Can I ask why is a gfi considered for this machine in the first place? 

(actually not a bad idea, since it sounds like either your ups, or your mixer, or a cumulating of both, is leaking current)

Is the machine located outdoors? In a garage? In a dwelling bathroom? Is it part of a vending machine or perhaps a drinking fountain? Indoor wet location? Where does the gfi come into play in this? Manufacture instructions perhaps?


----------



## oliquir (Jan 13, 2011)

it has no sense since even if the gfi trips the ups will continue supplying electricity. If a gfi is needed for the machine security it must be after the ups


----------



## 6506gary (Sep 20, 2010)

The reason for the GFCI is the insurance company and because of the presence of water, they want to protect all devices at this lab station.. This is an indoor laboratory application.


----------



## emtnut (Mar 1, 2015)

6506gary said:


> The reason for the GFCI is the insurance company and because of the presence of water, they want to protect all devices at this lab station.. This is an indoor laboratory application.

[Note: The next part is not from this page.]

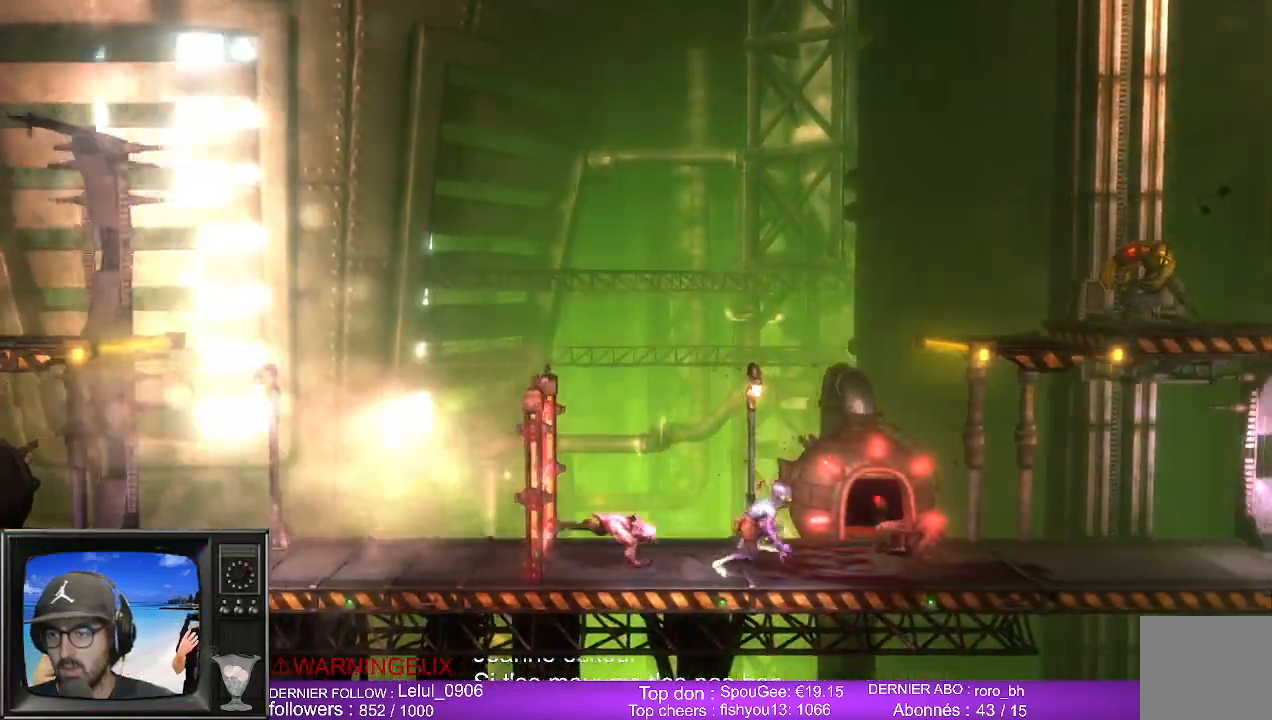
{"dt_ms": 500, "buttons": [], "left_stick": "right", "right_stick": "center", "events": [[200, "A", "up"]]}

Did you try what electrick2 suggested ? What were the results ?

It may be the UPS or PC ... read this:
http://www.schneider-electric.us/si...ang=en&id=FA158850&locale=en_US&redirect=true


----------



## pete87 (Oct 22, 2012)

6506gary said:


> The reason for the GFCI is the insurance company and because of the presence of water, they want to protect all devices at this lab station.. This is an indoor laboratory application.




Insurance Company ... They are not the NEC ... or AHJ .

( check for N hit G in Plug Strip ) if equipped .


unrelated story ... Way back in the 90,s ... i wired a Restaurant ... floor in kitchen was remodel with Epoxy Surface up the side walls also , like in a Hospital with Cove Joints.

A year later ... I was checking out the waitress butts and eating free meatballs 
when they were doing the Mats ... in the kitchen ...

I Blew a Gasket ... The workers were Standing in , 8 - 10 inches of Water , cleaning the mats ... A POOL !!!



Turns Out that the , " Town Agency " thought that washing the Mats Out Back was , " Unsightly to the Parking Lot "




Pete


----------



## splatz (May 23, 2015)

Do you know whether it's a line interactive UPS or an online / double conversion? 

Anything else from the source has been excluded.